Philip Parker is a Professor of Marketing at INSEAD and the INSEAD Chaired Professor of Management Science and is the program director of the Business Strategy for HR Leaders Executive Education program.

Summary

Parker shows how factors such as income, aggregate savings, investment, technology, entrepreneurship, production, and outputs per worker are influenced by the more fundamental principles of physics and physiology.According to Philip Parker, the relationship between physics-based physiology and macroeconomics may come to dominate explanations of economic growth. His argument focuses on the so-called equatorial paradox—the phenomenon that a country's latitude explains up to 70 percent of cross-country variances in per capita income. After introducing concepts from physics and physiology as the building blocks of homeostatic utility, he explains the role of homeostatic utility in economic growth. Specifically, he shows that a country's performance is gauged not by its absolute level of income or consumption, but by how far it is from a homeostatic steady state governed by what he calls physioeconomics. Countries closer to their homeostatic steady state grow more slowly than those farther away.
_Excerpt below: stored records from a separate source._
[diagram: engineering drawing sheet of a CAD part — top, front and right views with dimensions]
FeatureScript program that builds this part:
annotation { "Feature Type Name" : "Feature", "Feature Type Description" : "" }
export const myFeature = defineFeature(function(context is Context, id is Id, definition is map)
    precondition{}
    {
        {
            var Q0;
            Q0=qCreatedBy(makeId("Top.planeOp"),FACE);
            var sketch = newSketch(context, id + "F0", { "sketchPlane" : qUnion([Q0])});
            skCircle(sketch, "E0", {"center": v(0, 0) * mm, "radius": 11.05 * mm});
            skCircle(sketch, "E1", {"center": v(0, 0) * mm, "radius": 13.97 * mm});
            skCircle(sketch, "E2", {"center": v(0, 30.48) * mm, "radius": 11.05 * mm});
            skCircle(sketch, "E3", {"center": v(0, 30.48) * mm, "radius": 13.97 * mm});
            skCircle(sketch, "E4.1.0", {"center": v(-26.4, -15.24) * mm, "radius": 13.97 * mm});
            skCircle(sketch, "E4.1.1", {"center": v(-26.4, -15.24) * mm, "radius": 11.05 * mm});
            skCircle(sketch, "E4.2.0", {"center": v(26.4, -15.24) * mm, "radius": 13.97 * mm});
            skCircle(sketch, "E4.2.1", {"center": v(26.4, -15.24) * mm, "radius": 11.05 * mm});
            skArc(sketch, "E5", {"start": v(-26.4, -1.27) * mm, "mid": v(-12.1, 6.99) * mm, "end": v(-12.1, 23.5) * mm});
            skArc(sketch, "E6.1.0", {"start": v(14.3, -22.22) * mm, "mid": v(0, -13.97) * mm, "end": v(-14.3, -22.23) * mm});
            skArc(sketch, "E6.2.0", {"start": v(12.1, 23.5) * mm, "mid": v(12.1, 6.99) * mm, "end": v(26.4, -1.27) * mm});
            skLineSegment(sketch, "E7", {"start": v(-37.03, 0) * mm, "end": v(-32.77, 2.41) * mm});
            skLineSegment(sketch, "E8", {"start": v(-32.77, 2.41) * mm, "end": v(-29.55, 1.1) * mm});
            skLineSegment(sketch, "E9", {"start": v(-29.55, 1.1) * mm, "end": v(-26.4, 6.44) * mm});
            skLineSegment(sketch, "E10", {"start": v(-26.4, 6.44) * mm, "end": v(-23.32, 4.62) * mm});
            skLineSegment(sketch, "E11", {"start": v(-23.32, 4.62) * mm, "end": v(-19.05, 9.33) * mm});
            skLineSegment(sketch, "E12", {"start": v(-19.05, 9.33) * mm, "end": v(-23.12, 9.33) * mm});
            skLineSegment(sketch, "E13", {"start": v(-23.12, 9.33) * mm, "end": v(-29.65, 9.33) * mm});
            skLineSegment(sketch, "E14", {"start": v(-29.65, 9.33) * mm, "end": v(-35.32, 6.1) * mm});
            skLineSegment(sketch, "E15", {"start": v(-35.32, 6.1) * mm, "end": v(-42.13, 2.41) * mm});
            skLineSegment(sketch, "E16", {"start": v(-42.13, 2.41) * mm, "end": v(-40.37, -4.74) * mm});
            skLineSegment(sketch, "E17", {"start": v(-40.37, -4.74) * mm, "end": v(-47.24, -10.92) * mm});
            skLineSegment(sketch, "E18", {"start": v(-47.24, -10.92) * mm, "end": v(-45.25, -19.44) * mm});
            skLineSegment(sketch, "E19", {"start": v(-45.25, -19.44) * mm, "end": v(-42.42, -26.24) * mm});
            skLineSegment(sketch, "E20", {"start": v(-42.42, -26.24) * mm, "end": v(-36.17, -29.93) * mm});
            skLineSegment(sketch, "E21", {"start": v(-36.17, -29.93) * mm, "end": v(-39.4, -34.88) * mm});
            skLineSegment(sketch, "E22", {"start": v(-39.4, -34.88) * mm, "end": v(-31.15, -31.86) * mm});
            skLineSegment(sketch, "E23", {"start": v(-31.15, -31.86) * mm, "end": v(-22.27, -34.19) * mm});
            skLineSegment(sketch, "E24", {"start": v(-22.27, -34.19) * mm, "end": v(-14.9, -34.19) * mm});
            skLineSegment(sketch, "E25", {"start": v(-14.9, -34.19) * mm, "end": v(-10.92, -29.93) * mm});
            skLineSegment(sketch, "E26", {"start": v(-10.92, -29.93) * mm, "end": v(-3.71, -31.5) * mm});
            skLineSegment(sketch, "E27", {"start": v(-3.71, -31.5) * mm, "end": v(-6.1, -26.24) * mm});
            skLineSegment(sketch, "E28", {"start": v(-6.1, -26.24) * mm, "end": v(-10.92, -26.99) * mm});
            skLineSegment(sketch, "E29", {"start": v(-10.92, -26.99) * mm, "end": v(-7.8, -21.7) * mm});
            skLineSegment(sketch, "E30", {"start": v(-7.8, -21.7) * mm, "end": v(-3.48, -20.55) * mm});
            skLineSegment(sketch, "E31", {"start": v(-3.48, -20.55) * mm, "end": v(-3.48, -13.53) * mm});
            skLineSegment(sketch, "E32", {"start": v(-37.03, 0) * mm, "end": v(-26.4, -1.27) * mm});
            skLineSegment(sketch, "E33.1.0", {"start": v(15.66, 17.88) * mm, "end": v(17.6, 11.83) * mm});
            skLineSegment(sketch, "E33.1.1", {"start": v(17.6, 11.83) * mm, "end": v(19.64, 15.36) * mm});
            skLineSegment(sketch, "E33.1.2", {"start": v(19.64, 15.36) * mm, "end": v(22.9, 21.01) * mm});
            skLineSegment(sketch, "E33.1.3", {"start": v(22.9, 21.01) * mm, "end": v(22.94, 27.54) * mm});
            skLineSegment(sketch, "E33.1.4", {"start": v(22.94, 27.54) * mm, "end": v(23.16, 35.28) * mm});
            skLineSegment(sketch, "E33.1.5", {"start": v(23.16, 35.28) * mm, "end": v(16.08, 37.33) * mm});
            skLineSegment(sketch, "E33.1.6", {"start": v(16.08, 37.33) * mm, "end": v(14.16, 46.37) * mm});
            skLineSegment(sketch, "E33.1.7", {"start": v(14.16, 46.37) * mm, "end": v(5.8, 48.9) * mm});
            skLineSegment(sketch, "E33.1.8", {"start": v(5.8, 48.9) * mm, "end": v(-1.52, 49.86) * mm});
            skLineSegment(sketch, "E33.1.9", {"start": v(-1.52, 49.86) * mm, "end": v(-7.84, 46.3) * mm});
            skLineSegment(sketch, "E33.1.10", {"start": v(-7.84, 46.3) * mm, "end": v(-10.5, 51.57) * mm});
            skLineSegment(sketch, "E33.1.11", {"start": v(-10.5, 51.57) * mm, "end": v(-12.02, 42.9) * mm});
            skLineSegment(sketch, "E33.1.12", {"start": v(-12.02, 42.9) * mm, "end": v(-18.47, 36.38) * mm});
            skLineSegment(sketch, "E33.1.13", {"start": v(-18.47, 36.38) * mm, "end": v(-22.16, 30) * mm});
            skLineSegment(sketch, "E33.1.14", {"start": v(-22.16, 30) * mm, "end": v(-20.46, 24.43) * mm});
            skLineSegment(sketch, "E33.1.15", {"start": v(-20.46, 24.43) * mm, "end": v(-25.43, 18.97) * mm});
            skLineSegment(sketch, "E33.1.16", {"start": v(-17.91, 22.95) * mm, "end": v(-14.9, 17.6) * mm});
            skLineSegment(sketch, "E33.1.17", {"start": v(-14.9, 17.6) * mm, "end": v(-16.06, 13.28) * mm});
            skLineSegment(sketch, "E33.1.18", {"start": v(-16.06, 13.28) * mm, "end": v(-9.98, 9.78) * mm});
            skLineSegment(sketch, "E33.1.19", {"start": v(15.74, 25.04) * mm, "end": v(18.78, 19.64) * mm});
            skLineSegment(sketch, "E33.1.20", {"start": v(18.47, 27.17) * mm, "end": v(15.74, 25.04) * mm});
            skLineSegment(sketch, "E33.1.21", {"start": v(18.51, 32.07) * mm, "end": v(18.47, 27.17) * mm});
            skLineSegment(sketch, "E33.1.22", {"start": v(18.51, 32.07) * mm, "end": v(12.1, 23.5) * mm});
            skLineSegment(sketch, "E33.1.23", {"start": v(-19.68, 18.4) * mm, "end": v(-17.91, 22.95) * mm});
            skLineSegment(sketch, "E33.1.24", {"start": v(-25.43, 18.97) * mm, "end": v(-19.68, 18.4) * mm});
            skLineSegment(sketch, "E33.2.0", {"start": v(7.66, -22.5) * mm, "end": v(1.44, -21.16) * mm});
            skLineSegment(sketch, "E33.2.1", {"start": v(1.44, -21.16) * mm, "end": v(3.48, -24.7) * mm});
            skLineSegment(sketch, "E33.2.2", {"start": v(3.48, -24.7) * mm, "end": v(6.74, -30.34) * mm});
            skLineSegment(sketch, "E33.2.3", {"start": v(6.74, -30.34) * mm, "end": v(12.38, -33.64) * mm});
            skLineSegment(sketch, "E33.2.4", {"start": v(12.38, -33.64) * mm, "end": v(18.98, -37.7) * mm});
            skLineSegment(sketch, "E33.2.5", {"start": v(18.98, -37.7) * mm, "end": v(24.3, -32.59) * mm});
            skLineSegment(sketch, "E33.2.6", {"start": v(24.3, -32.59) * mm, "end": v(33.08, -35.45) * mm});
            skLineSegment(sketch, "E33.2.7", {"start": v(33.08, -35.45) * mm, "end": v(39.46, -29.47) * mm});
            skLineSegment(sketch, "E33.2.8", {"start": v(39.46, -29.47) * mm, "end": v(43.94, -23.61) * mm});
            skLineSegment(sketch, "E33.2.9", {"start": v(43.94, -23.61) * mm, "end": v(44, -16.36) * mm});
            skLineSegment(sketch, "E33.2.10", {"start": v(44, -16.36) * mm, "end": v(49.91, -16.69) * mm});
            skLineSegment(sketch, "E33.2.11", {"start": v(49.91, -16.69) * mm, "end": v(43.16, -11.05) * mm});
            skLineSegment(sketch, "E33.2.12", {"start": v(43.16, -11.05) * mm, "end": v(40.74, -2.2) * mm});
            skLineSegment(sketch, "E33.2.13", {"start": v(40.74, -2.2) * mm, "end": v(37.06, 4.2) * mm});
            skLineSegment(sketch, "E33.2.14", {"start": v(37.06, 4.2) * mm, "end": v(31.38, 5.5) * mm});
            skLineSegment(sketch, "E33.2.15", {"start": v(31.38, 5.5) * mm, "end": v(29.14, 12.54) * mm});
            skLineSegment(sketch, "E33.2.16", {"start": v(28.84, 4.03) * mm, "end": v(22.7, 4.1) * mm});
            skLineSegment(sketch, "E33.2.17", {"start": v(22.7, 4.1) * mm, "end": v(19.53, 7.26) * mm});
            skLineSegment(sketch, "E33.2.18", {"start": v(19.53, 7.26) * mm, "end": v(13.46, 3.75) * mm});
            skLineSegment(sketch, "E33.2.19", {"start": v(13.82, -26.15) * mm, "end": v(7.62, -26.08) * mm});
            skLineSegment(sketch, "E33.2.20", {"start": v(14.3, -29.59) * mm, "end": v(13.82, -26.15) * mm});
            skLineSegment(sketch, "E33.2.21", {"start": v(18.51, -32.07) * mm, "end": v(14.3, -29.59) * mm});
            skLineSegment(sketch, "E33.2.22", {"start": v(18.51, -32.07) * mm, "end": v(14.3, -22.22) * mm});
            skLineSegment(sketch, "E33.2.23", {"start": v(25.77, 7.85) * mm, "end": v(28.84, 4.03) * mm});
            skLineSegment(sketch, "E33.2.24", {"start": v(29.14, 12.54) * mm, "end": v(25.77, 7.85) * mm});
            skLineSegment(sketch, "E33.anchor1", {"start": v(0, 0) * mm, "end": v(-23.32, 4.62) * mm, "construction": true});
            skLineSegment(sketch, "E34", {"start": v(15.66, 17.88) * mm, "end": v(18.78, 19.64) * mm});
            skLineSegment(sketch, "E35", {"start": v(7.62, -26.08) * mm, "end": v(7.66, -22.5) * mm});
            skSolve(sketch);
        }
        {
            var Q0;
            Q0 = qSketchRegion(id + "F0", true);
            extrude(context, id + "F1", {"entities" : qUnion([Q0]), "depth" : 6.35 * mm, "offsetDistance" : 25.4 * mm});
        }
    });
Parker shows how factors such as income, aggregate savings, investment, technology, entrepreneurship, production, and outputs per worker are influenced by the more fundamental principles of physics and physiology. He focuses particularly on the hypothalamus, the part of the brain that drives motivation, monitors homeostasis, and ultimately keeps us alive via neural, autonomic, and hormonal adjustments. He presents evidence that long-run growth can be attributed to variances in hypothalmic activity. A physioeconomic approach to growth can lead to better economic policies, measures of performance, and predictions of progress. To take just one example, policymakers would be quicker to realize that food aid to warmer regions can destroy local farming economies that supply adequate caloric needs at a lower steady state.